Gli analisti occidentali e israeliani non sembrano particolarmente allarmati dagli ultimi eventi. Peter W Singer, esperto di droni interpellato dal Los Angeles Times, non crede che i velivoli in possesso del movimento islamista possa essere effettivamente armato con missili o altri tipi di ordigni. “(I droni) non alterano il rapporto di forza tra Israele e Hamas”, ha dichiarato. Anche Robert Naiman, direttore del Just Foreign Policy, in una intervista alla NBC si è mostrato scettico: “Cosa possono fare i droni per Hamas più di quello che sono riusciti a fare i razzi? La parola drone è affascinante e suona bene alle orecchie di Hamas, ma non cambia le cose in modo sostanziale”. Sulla stessa lunghezza d’onda Paul Schulte, ricercatore senior del Kings College di Londra: “I droni sono più grandi dei razzi e dunque più difficili da contrabbandare attraverso i tunnel, sono probabilmente più costosi, più vulnerabili e più facili da abbattere. Anche il sistema di comando a distanza potrebbe essere intercettato e manomesso dall’IDF”. Anche per Dan Gittinger, co-direttore del Center for the Study of the Drone di New York, l’efficacia dei velivoli è limitata, ma prevede un loro più esteso equilibrio durante la fase dell’invasione di terra, per monitorare i movimenti del nemico.

Al di là delle speculazioni e delle considerazioni tecniche, gli esperti sono concordi nel considerare i droni uno strumento di propaganda potente per il movimento islamista che controlla la Striscia. Senza in alcun modo alterare la sproporzione militare e tecnologica tra i due schieramenti, i droni testimoniano il fatto che Hamas è stato capace di dotarsi di una forza aerea, ancorché rudimentale e di penetrare a fondo nel territorio e nello spazio aereo del nemico, come mai era successo prima.

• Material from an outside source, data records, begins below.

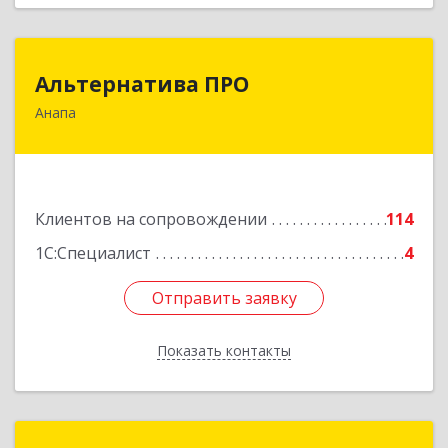
Альтернатива ПРО
Альтернатива ПРО
Анапа
353450, Краснодарский край, Анапский р-н,
Анапа г, Новороссийская ул, дом № 259, кв.18
Подробнее
Клиентов на сопровождении
114
1С:Специалист
4
Отправить заявку
Отправить заявку
Показать контакты
Назад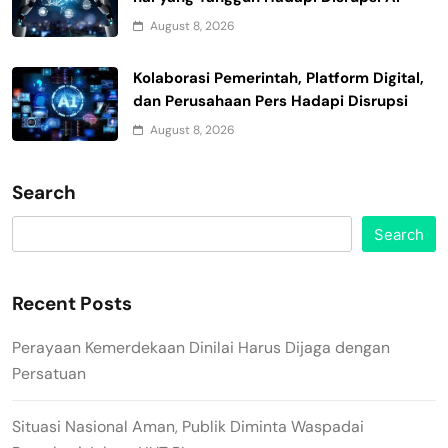
August 8, 2026
Kolaborasi Pemerintah, Platform Digital,
dan Perusahaan Pers Hadapi Disrupsi
August 8, 2026
Search
Search
Recent Posts
Perayaan Kemerdekaan Dinilai Harus Dijaga dengan
Persatuan
Situasi Nasional Aman, Publik Diminta Waspadai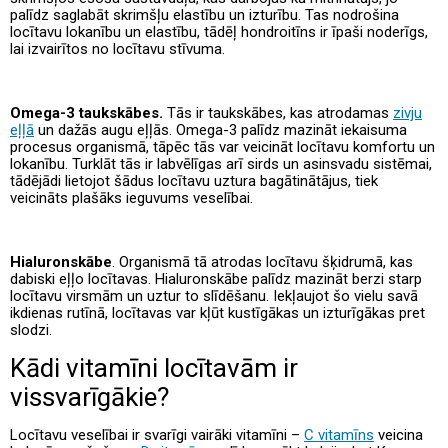
palīdz saglabāt skrimšļu elastību un izturību. Tas nodrošina
locītavu lokanību un elastību, tādēļ hondroitīns ir īpaši noderīgs,
lai izvairītos no locītavu stīvuma.
Omega-3 taukskābes.
Tās ir taukskābes, kas atrodamas
zivju
eļļā
un dažās augu eļļās. Omega-3 palīdz mazināt iekaisuma
procesus organismā, tāpēc tās var veicināt locītavu komfortu un
lokanību. Turklāt tās ir labvēlīgas arī sirds un asinsvadu sistēmai,
tādējādi lietojot šādus locītavu uztura bagātinātājus, tiek
veicināts plašāks ieguvums veselībai.
Hialuronskābe
. Organismā tā atrodas locītavu šķidrumā, kas
dabiski eļļo locītavas. Hialuronskābe palīdz mazināt berzi starp
locītavu virsmām un uztur to slīdēšanu. Iekļaujot šo vielu savā
ikdienas rutīnā, locītavas var kļūt kustīgākas un izturīgākas pret
slodzi.
Kādi vitamīni locītavām ir
vissvarīgākie?
Locītavu veselībai ir svarīgi vairāki vitamīni –
C vitamīns
veicina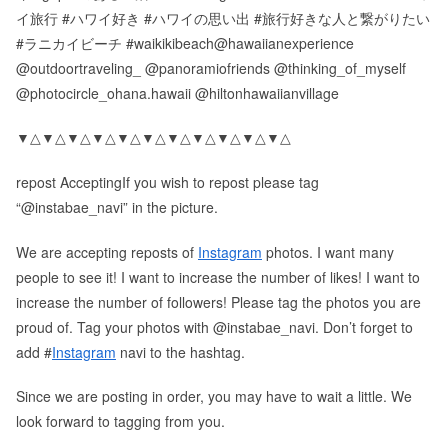
イ旅行 #ハワイ好き #ハワイの思い出 #旅行好きな人と繋がりたい
#ラニカイビーチ #waikikibeach@hawaiianexperience
@outdoortraveling_ @panoramiofriends @thinking_of_myself
@photocircle_ohana.hawaii @hiltonhawaiianvillage
▼△▼△▼△▼△▼△▼△▼△▼△▼△▼△▼△
repost AcceptingIf you wish to repost please tag
“@instabae_navi” in the picture.
We are accepting reposts of
Instagram
photos. I want many
people to see it! I want to increase the number of likes! I want to
increase the number of followers! Please tag the photos you are
proud of. Tag your photos with @instabae_navi. Don’t forget to
add #
Instagram
navi to the hashtag.
Since we are posting in order, you may have to wait a little. We
look forward to tagging from you.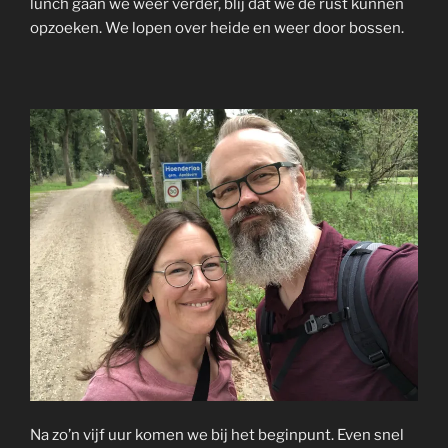
lunch gaan we weer verder, blij dat we de rust kunnen
opzoeken. We lopen over heide en weer door bossen.
Na zo’n vijf uur komen we bij het beginpunt. Even snel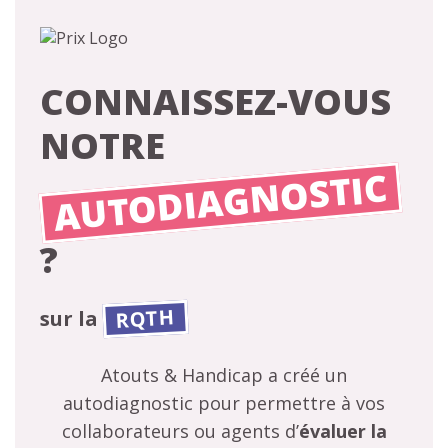
CONNAISSEZ-VOUS
NOTRE
AUTODIAGNOSTIC
?
RQTH
sur la
Atouts & Handicap a créé un
autodiagnostic pour permettre à vos
collaborateurs ou agents d’
évaluer la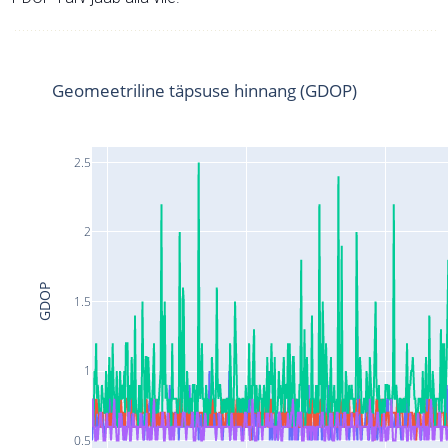
Geomeetriline täpsuse hinnang (GDOP)
2.5
2
GDOP
1.5
1
0.5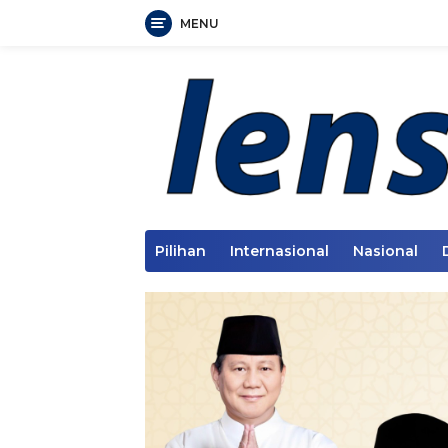
MENU
Langsung
ke
konten
Pilihan
Internasional
Nasional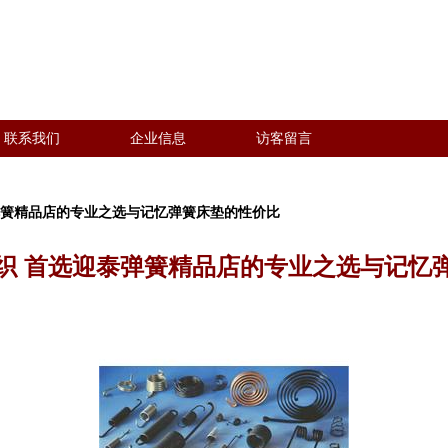
联系我们
企业信息
访客留言
弹簧精品店的专业之选与记忆弹簧床垫的性价比
织 首选迎泰弹簧精品店的专业之选与记忆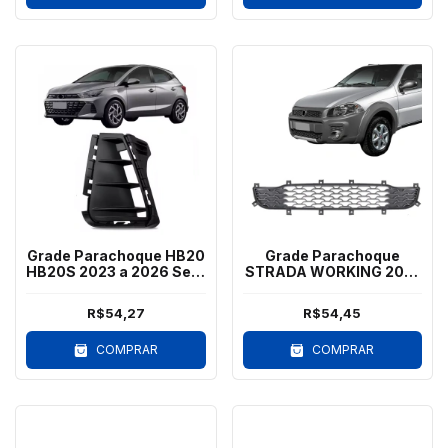
Grade Parachoque HB20
Grade Parachoque
HB20S 2023 a 2026 Sem
STRADA WORKING 2014
Milha Esquerdo
a 2020 Cinza
R$54,27
R$54,45
COMPRAR
COMPRAR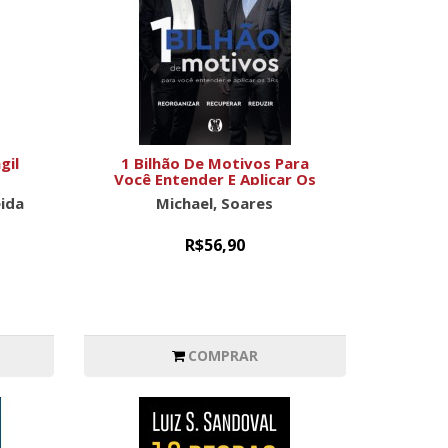
gil
1 Bilhão De Motivos Para
Você Entender E Aplicar Os
3rs: Reorganizar; Recuperar;
eida
Michael, Soares
Reduzir.
R$56,90
COMPRAR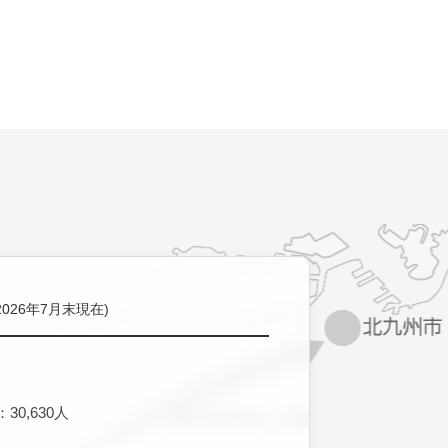
2026年7月末現在)
30,630人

Lo sforzo di Hamas per dotarsi di nuovi strumenti di attacco contro Israele è diventato, paradossalmente, un argomento della retorica militarista dello Stato ebraico, nelle parole del Ministro della Difesa Moshe Yaalon: “Hamas sta tentando di tutto per raggiungere qualche risultato, è dunque cruciale mantenere alto il nostro livello di prontezza.”